Exercise aim>
Answer with only the number of lines below where "Paradigm" appears.

───── Given information

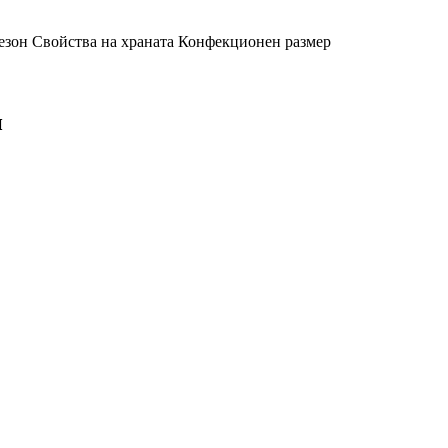
езон
Свойства на храната
Конфекционен размер
и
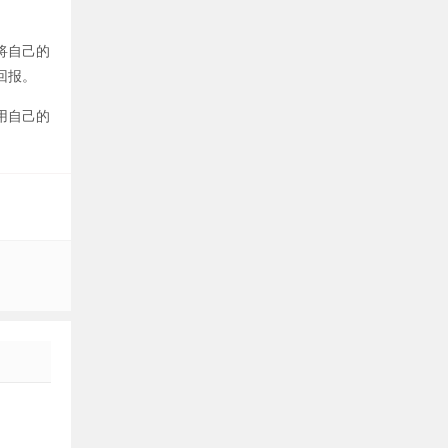
将自己的
回报。
用自己的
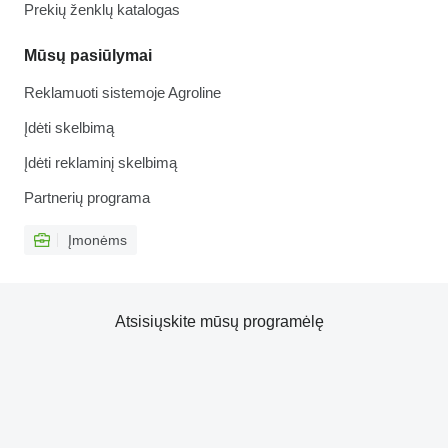
Prekių ženklų katalogas
Mūsų pasiūlymai
Reklamuoti sistemoje Agroline
Įdėti skelbimą
Įdėti reklaminį skelbimą
Partnerių programa
Įmonėms
Atsisiųskite mūsų programėlę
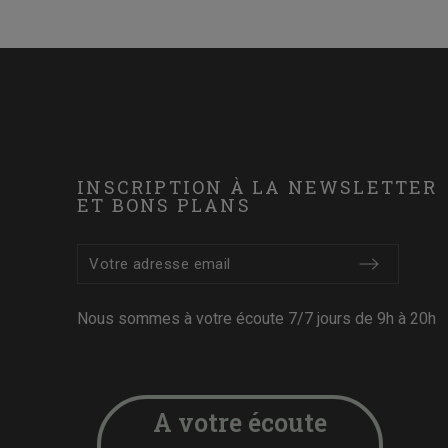
INSCRIPTION À LA NEWSLETTER
ET BONS PLANS
Nous sommes à votre écoute 7/7 jours de 9h à 20h
A votre écoute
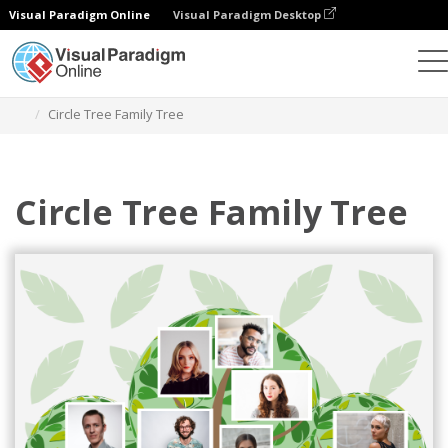
Visual Paradigm Online
Visual Paradigm Desktop
Grafik-Design-Tool
Vorlagen
Familienstammbäume
Circle Tree Family Tree
Circle Tree Family Tree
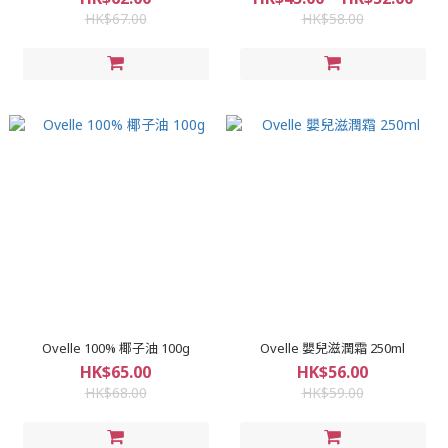
HK$67.00
HK$58.00
Ovelle 100% 椰子油 100g
Ovelle 嬰兒滋潤霜 250ml
HK$65.00
HK$56.00
HK$68.00
HK$59.00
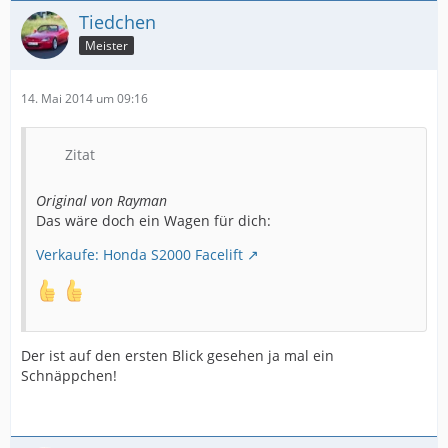
Tiedchen
Meister
14. Mai 2014 um 09:16
Zitat
Original von Rayman
Das wäre doch ein Wagen für dich:
Verkaufe: Honda S2000 Facelift
Der ist auf den ersten Blick gesehen ja mal ein
Schnäppchen!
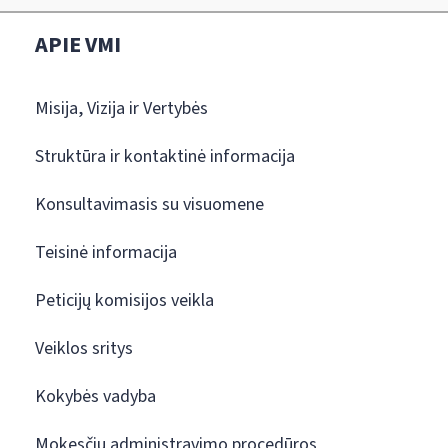
APIE VMI
Misija, Vizija ir Vertybės
Struktūra ir kontaktinė informacija
Konsultavimasis su visuomene
Teisinė informacija
Peticijų komisijos veikla
Veiklos sritys
Kokybės vadyba
Mokesčių administravimo procedūros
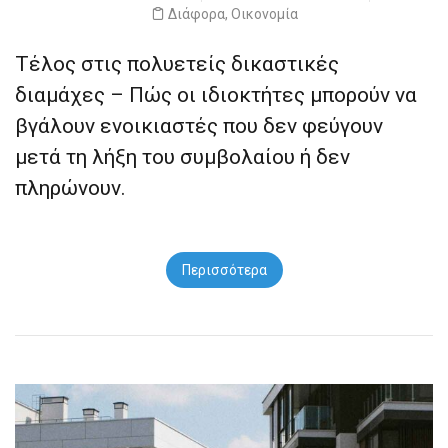
Διάφορα
,
Οικονομία
Τέλος στις πολυετείς δικαστικές
διαμάχες – Πώς οι ιδιοκτήτες μπορούν να
βγάλουν ενοικιαστές που δεν φεύγουν
μετά τη λήξη του συμβολαίου ή δεν
πληρώνουν.
Περισσότερα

──────────

Task solution>
2